■ **Extracted entries**
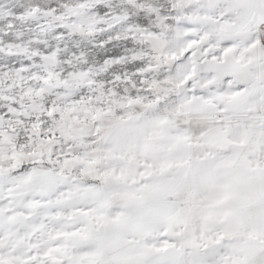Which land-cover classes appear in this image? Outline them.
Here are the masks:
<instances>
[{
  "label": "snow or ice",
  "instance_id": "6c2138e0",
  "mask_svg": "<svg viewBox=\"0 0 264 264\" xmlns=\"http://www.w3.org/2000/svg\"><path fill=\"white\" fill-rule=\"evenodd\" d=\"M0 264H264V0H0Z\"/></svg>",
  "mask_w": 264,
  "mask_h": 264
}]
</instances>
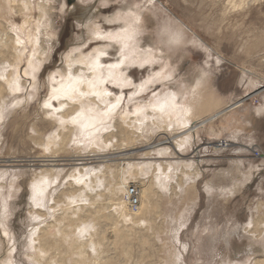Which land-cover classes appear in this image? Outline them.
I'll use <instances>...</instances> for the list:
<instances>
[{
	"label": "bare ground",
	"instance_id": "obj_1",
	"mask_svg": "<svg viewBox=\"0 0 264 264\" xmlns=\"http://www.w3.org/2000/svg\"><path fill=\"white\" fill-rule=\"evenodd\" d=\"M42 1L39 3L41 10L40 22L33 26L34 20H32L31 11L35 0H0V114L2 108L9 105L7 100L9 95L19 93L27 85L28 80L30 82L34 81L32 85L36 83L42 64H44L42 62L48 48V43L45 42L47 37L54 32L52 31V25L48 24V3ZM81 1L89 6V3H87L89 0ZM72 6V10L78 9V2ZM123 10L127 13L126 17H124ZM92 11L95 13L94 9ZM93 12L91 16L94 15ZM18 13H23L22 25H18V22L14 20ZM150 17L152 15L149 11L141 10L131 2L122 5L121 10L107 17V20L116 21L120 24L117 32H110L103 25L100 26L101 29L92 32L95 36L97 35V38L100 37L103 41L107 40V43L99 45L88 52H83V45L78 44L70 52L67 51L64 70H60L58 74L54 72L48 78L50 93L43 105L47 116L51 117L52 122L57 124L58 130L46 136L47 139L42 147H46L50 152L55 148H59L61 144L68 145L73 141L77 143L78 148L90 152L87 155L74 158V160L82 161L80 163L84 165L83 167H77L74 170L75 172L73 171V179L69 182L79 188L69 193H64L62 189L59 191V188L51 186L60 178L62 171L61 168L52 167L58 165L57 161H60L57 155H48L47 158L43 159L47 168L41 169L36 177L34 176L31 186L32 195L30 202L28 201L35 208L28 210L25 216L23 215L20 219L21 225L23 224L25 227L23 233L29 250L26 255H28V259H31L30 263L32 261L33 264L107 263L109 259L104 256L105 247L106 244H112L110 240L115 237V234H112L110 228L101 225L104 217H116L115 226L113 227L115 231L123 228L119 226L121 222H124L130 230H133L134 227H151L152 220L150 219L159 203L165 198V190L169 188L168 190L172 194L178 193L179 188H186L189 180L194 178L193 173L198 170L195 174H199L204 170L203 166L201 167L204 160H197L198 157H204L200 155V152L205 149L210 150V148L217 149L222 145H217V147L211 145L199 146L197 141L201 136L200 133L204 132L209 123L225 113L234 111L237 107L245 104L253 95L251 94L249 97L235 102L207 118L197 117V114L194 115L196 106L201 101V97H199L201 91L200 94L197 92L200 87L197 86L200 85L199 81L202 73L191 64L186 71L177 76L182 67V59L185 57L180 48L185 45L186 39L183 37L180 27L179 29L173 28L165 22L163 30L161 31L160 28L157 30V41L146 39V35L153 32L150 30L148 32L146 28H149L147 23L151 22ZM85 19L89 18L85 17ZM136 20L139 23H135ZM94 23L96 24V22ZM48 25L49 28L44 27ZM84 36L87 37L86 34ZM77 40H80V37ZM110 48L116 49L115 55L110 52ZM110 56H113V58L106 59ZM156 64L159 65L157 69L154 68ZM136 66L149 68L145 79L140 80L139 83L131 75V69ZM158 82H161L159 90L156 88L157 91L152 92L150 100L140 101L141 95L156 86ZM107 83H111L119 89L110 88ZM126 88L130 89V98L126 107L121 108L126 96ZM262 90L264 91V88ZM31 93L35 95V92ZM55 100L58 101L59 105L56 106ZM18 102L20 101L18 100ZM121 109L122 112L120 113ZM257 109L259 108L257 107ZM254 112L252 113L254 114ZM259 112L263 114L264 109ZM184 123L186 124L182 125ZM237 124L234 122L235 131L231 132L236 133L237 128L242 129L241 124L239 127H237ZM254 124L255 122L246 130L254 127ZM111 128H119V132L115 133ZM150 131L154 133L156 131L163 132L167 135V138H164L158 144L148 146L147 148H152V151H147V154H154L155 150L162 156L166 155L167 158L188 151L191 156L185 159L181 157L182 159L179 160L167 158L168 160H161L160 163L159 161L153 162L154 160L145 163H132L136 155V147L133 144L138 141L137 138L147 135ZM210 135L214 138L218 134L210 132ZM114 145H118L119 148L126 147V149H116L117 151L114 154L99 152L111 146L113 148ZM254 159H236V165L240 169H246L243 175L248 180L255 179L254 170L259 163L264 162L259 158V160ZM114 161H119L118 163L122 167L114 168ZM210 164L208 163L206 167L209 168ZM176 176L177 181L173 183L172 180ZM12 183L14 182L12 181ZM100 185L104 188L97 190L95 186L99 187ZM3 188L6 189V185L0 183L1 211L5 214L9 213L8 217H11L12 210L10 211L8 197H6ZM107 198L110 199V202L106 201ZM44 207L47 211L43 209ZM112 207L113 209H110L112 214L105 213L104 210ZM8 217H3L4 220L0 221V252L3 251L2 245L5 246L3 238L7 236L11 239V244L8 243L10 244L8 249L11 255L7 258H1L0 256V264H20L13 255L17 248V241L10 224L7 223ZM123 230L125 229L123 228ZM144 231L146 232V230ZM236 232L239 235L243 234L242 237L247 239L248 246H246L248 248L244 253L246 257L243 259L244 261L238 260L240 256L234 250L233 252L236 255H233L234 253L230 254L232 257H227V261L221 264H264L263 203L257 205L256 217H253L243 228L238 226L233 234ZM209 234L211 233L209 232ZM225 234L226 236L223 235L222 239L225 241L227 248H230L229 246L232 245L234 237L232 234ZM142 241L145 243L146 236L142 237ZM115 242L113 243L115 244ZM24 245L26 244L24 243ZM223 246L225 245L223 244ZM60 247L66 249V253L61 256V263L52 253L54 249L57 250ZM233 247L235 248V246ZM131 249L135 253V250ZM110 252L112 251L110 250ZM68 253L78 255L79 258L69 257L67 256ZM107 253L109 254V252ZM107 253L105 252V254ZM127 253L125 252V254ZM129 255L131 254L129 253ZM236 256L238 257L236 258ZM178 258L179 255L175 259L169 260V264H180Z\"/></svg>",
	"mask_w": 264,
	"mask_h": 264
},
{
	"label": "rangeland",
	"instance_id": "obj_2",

■ **Work required**
How many lines of the data above contain the string "label", with case counting? Reply with the number alone.

■ **Exercise response**
3